Fisher, echoing the doctrine of nerve energies, produces food images in her recipes that call upon readers to use their subjective senses to link with and produce food. Here, correspondence between perception and object is unnecessary; food will emerge according the cook's personal taste. In Fisher's food images, the distance between subject and object, promoted through scopic regimes like Cartesian perspectivalism, collapses and connects the producer to his or her product. Fisher's recipes do not merely recite ingredients and dictate instructions; she does not list ingredients with their quantities and she does not describe cooking as a mechanical process. Instead, she uses subjective, qualitative terms that requires cooks to find out what "perfectly light and moist" dough feels like to them.

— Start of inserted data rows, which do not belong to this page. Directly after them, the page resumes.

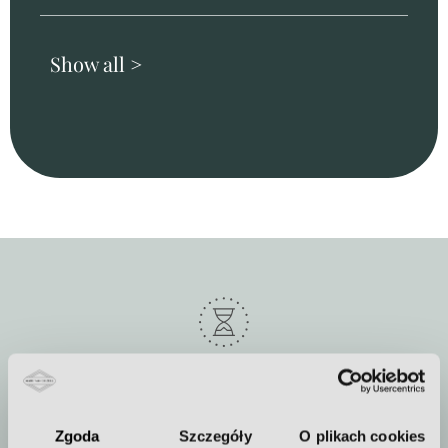
Show all >
Duration of the procedure
about 60 minutes
Zgoda
Szczegóły
O plikach cookies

Blurring the boundaries between inside and outside, Fisher also draws from the African American literary tradition. Frederick Douglass, in his 1845 Narrative, uses the language of telegraphy to express the experience of thinking (Gilmore, Aesthetic Materialism, 111): thoughts, says Douglass, "flashed through my mind, and died away for want of utterance" (68). Douglass's flashing thoughts appear before him like the sudden appearance of a telegraphic message, challenging the image of a thinker who has total control over his own thoughts. For Douglass, thinking is coextensive with feeling, connecting mind and body. Abstract concepts like freedom were apprehended though feeling, not through an isolated a cognitive process. "I saw nothing without seeing it [freedom]," Douglass explains,"I heard nothing without hearing it, and felt nothing without feeling it" (69). Douglass apprehends freedom though multiple senses, not just through abstract definition. Likewise, Harriet Jacobs in her 1861 Incidents In The LIfe of A Slave Girl describes her grandmother's home in passive, sensual language: "There we always found sweet balsam for our troubles" (17). "Sweet balsam," signifying familial connection, appears without her conscious effort; her grandmother's love takes sensual form, a material rather than abstract image.